**Prompt**
Report, in full, each line of the material below in which the string "aber" occurs.

___ Given data ___

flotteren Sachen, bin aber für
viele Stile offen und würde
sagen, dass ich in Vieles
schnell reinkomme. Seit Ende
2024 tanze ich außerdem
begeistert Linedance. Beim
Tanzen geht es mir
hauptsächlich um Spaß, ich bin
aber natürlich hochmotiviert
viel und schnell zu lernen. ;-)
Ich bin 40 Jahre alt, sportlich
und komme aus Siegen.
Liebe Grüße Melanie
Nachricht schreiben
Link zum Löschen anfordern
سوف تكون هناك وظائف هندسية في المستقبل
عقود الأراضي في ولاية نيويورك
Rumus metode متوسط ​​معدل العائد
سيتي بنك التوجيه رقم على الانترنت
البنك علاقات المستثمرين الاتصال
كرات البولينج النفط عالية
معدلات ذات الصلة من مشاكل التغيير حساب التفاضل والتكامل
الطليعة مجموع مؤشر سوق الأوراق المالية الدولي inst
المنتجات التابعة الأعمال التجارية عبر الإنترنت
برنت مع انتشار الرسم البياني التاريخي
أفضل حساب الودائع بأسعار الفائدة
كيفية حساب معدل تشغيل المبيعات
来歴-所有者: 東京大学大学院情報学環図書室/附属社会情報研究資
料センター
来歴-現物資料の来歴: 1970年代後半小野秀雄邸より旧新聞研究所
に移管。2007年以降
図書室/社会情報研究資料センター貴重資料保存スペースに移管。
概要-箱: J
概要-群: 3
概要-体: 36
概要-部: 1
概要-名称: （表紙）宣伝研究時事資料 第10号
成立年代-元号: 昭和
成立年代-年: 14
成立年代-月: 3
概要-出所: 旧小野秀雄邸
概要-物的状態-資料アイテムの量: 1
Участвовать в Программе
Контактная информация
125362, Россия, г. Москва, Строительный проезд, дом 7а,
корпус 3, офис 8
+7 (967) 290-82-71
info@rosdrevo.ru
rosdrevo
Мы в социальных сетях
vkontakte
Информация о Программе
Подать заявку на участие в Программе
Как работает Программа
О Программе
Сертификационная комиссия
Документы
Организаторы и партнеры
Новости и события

___

**Task result**
flotteren Sachen, bin aber für
aber natürlich hochmotiviert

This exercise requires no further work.